Das A und O für den Erfolg sind die Kontakte. "Klinkenputzen ist mega wichtig" bringt es der 30-Jährige auf den Punkt. Mittlerweile hat er einen ganzen Pool an Leuten, mit denen er kooperiert. "Die haben mir auch geholfen, ins Business reinzukommen."

Doch Geduld benötigt er trotzdem. Denn eine Rückmeldung auf seine Musiktitel bekommt Trecha nicht immer. Manchmal dauere es Monate, bis jemand auf seine Mails reagiere.

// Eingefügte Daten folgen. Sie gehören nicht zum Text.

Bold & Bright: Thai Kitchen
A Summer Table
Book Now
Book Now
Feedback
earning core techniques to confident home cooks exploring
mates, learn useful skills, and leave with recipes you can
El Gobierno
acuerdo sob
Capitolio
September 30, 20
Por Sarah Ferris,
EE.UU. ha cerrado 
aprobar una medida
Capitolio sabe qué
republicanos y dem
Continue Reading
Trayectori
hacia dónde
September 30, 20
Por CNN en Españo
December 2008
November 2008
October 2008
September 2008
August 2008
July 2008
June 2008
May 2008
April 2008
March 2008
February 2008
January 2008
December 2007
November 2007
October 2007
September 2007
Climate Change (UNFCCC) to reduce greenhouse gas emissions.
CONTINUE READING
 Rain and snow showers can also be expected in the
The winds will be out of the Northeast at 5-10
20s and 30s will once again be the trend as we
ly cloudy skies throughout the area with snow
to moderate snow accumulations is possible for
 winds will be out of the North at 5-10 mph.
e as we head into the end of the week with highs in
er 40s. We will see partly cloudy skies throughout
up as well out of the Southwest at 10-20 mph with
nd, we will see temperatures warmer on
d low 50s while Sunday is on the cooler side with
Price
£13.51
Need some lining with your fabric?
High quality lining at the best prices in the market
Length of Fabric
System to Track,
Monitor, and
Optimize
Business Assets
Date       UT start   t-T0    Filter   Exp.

Kaufen müssen Produzenten oder Künstler seine Titel übrigens nicht. Bezahlt wird er von der Gesellschaft für musikalische Aufführungs- und mechanische Vervielfältigungsrechte (GEMA). Laufen seine Titel zum Beispiel im Radio und Fernsehen oder werden sie auf CDs verkauft, erhält der 30-Jährige Geld dafür. Ob und wie oft seine Titel letztendlich gespielt werden, sieht Trecha erst auf der GEMA-Abrechnung. "Es ist jedes Jahr eine Überraschung, was ich verdiene", verdeutlicht er. Weil das Einkommen also nicht vorhersagbar ist, gibt es für den 30-Jährigen keinen Zeitpunkt, an dem er denkt, er könne die Sache nun locker angehen. Stattdessen komponiert er am laufenden Band Titel. Durchschnittlich sind es acht bis zehn pro Monat, die er Künstlern anbietet. Doch nicht nur auf Quantität kommt es an. Denn: Je besser die Titel laufen, desto mehr haben alle Beteiligten davon.

Beim Komponieren setzt sich Trecha an sein Klavier und überlegt, welche Phrase ein guter Aufhänger für den Refrain sein könnte. "Der Refrain ist das Herzstück", betont er. Die Liedverse hingegen müssen gut erzählen können. "Ich mache mir oft vorher Gedanken, an welche Künstler der Song gehen soll." Geschrieben hat er unter anderem für Sonja Christin und Cristina Maria Sieber. Weitere Veröffentlichungen seiner Titel stehen an, etwa durch das Duo Sunrise oder Marco Spiegl.

Doch: Allein mit dem Komponieren ist es nicht getan. Jedes Instrument, das in seiner Demoversion zu hören ist, spielt Trecha über sein Keyboard ein. Auch den Gesang übernimmt er. "Ich habe extra dafür Unterricht genommen."

Zur Schlager- und Volksmusik kam er durch seinen Vater. "Ich sehe bei dieser Musikrichtung die besten Chancen, mich entfalten zu können." Das Wichtigste beim Komponieren: "Man muss sich in den anderen hineinversetzen können."

Für wen er gerne noch komponieren würde? "Finanziell gesehen natürlich für Helene Fischer", grinst der Bietigheimer. Ansonsten findet er Roland Kaiser oder Bernhard Brink musikalisch interessant. Sein genereller Wunsch: "Mit meinen Kompositionen soll man etwas Gutes verbinden." Dafür arbeitet er emsig. Denn obwohl viele sagen, dass er seinen Weg gehen wird, Trecha bleibt lieber bescheiden.

Eines aber macht ihn doch stolz: Das neue Album der Amigos mit seinem Song schaffte es auf Platz eins der offiziellen deutschen Charts. Für den Bietigheimer ein unglaubliches Gefühl, nach so kurzer Zeit auf einem Nummer-eins-Album vertreten zu sein. "Ich hoffe, dass ich daran anknüpfen darf."